Associate Professor
Animal and Plant Sciences
University of Sheffield
United Kingdom
Julia's research seeks to understand and predict how marine ecosystems respond to human-induced and environmental change. Her work has contributed to understanding how body size and other ecological traits affect the structure, dynamics and resilience of ecosystems and how this knowledge can be used to predict the ecosystem consequences of fishing and climate change, such as the loss of large predatory fish. She has developed dynamical size-structured models and indicators of the ecosystem effects of fishing at the global scale, regional scale (North Sea, Celtic Sea, North Pacific), and local-scale (coral reef and deep-sea fish communities) which have been used to inform indicators, targets and trade-offs for marine environmental management. Julia also has wide ecological and interdisciplinary research interests including comparison of terrestrial and aquatic food webs and fisheries and agriculture sectors. She is co-leader of the multi-model ensemble component of the NERC UK Marine Ecosystems Research Programme, is contributing to the Inter SectoraI Impact Model Inter-comparison Project (ISI-MIP) and the UK Marine Climate Change Impacts Partnership. Previously she was the coordinator of the ESF-funded 4 year research network SIZEMIC 'Body Size and Ecosystem Dynamics: Integrating pure and applied approaches from terrestrial and aquatic ecology to support an ecosystems approach' and was a council member of the British Ecological Society.
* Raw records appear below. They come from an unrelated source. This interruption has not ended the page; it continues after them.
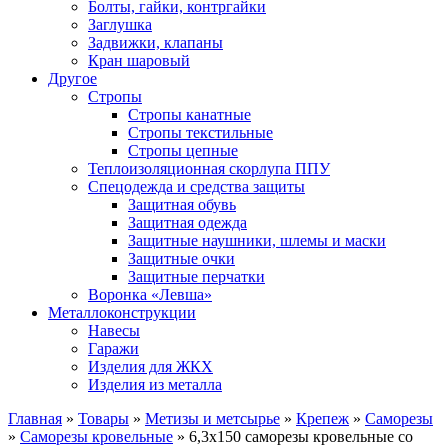
Болты, гайки, контргайки
Заглушка
Задвижки, клапаны
Кран шаровый
Другое
Стропы
Стропы канатные
Стропы текстильные
Стропы цепные
Теплоизоляционная скорлупа ППУ
Спецодежда и средства защиты
Защитная обувь
Защитная одежда
Защитные наушники, шлемы и маски
Защитные очки
Защитные перчатки
Воронка «Левша»
Металлоконструкции
Навесы
Гаражи
Изделия для ЖКХ
Изделия из металла
Главная
»
Товары
»
Метизы и метсырье
»
Крепеж
»
Саморезы
»
Саморезы кровельные
»
6,3х150 саморезы кровельные со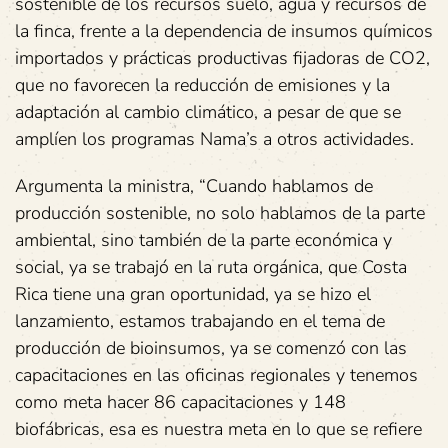
sostenible de los recursos suelo, agua y recursos de
la finca, frente a la dependencia de insumos químicos
importados y prácticas productivas fijadoras de CO2,
que no favorecen la reducción de emisiones y la
adaptación al cambio climático, a pesar de que se
amplíen los programas Nama’s a otros actividades.
Argumenta la ministra, “Cuando hablamos de
producción sostenible, no solo hablamos de la parte
ambiental, sino también de la parte económica y
social, ya se trabajó en la ruta orgánica, que Costa
Rica tiene una gran oportunidad, ya se hizo el
lanzamiento, estamos trabajando en el tema de
producción de bioinsumos, ya se comenzó con las
capacitaciones en las oficinas regionales y tenemos
como meta hacer 86 capacitaciones y 148
biofábricas, esa es nuestra meta en lo que se refiere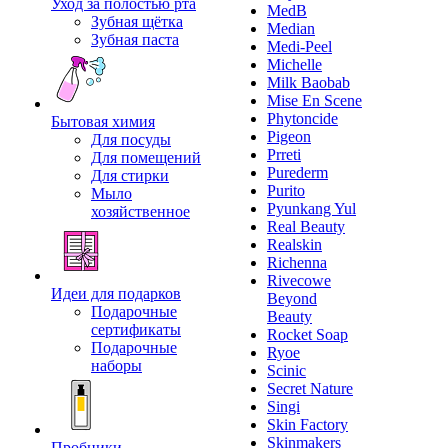
Уход за полостью рта
MedB
Зубная щётка
Median
Зубная паста
Medi-Peel
Michelle
Milk Baobab
Mise En Scene
Phytoncide
Бытовая химия
Pigeon
Для посуды
Prreti
Для помещений
Purederm
Для стирки
Purito
Мыло
Pyunkang Yul
хозяйственное
Real Beauty
Realskin
Richenna
Rivecowe
Идеи для подарков
Beyond
Подарочные
Beauty
сертификаты
Rocket Soap
Подарочные
Ryoe
наборы
Scinic
Secret Nature
Singi
Skin Factory
Skinmakers
Пробники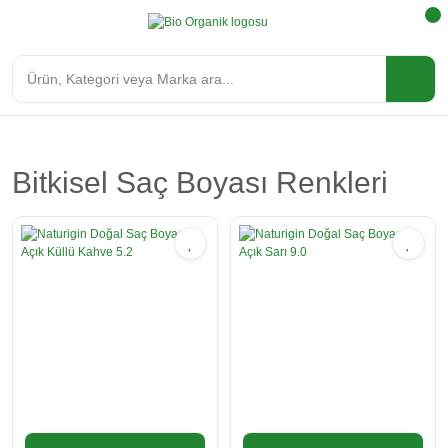
Bitkisel Saç Boyası Renkleri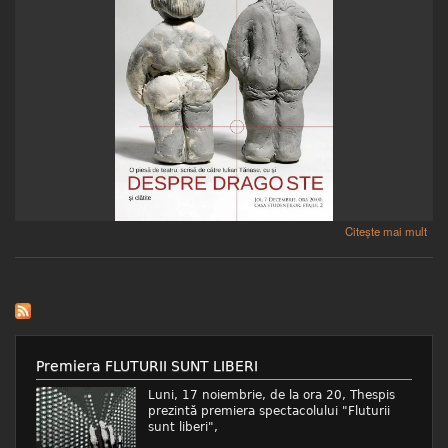
despre Despre dragoste
Citește mai mult
Premiera FLUTURII SUNT LIBERI
Luni, 17 noiembrie, de la ora 20, Thespis
prezintă premiera spectacolului "Fluturii
sunt liberi",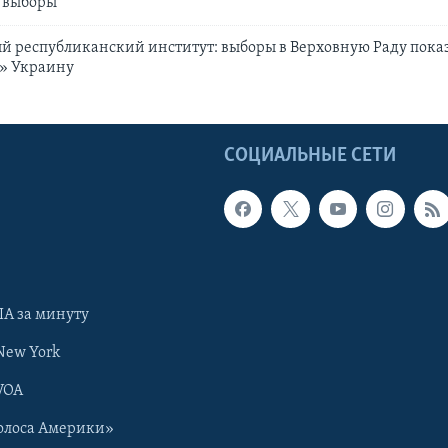
 выборы
 республиканский институт: выборы в Верховную Раду пока
ь» Украину
Ы
СОЦИАЛЬНЫЕ СЕТИ
А за минуту
New York
VOA
олоса Америки»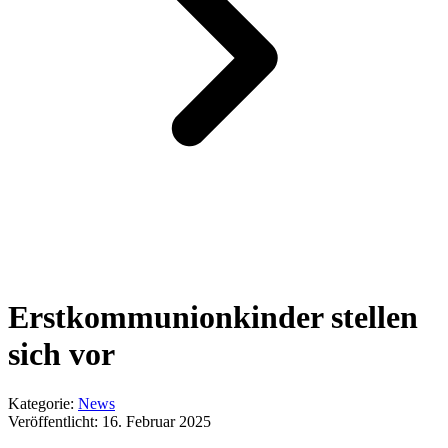
Erstkommunionkinder stellen
sich vor
Kategorie:
News
Veröffentlicht:
16. Februar 2025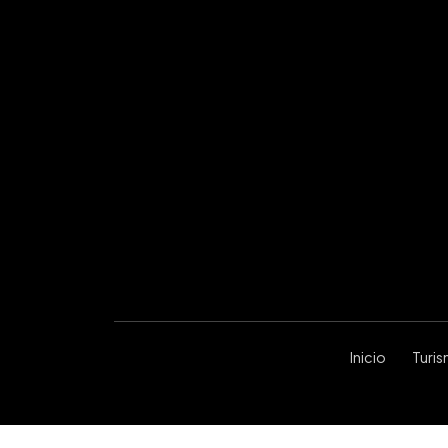
Inicio
Turi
She holds honorary positions at Imperial College London and University of Sheffield in the UK where she was previously based and is an associate editor for Journal of Applied Ecology and Ecology and Evolution.
Julia's research aligns with the University's research theme of Marine, Antarctic and Maritime. Her research areas include factors influencing the resilience of fish populations, marine communities and ecosystems (from shelf seas to deep seas), effects of climate change on marine ecosystems and global fisheries (historical data analyses and modelling future scenarios), and development of robust methods to support an ecosystem-based management (ecological models and indicators).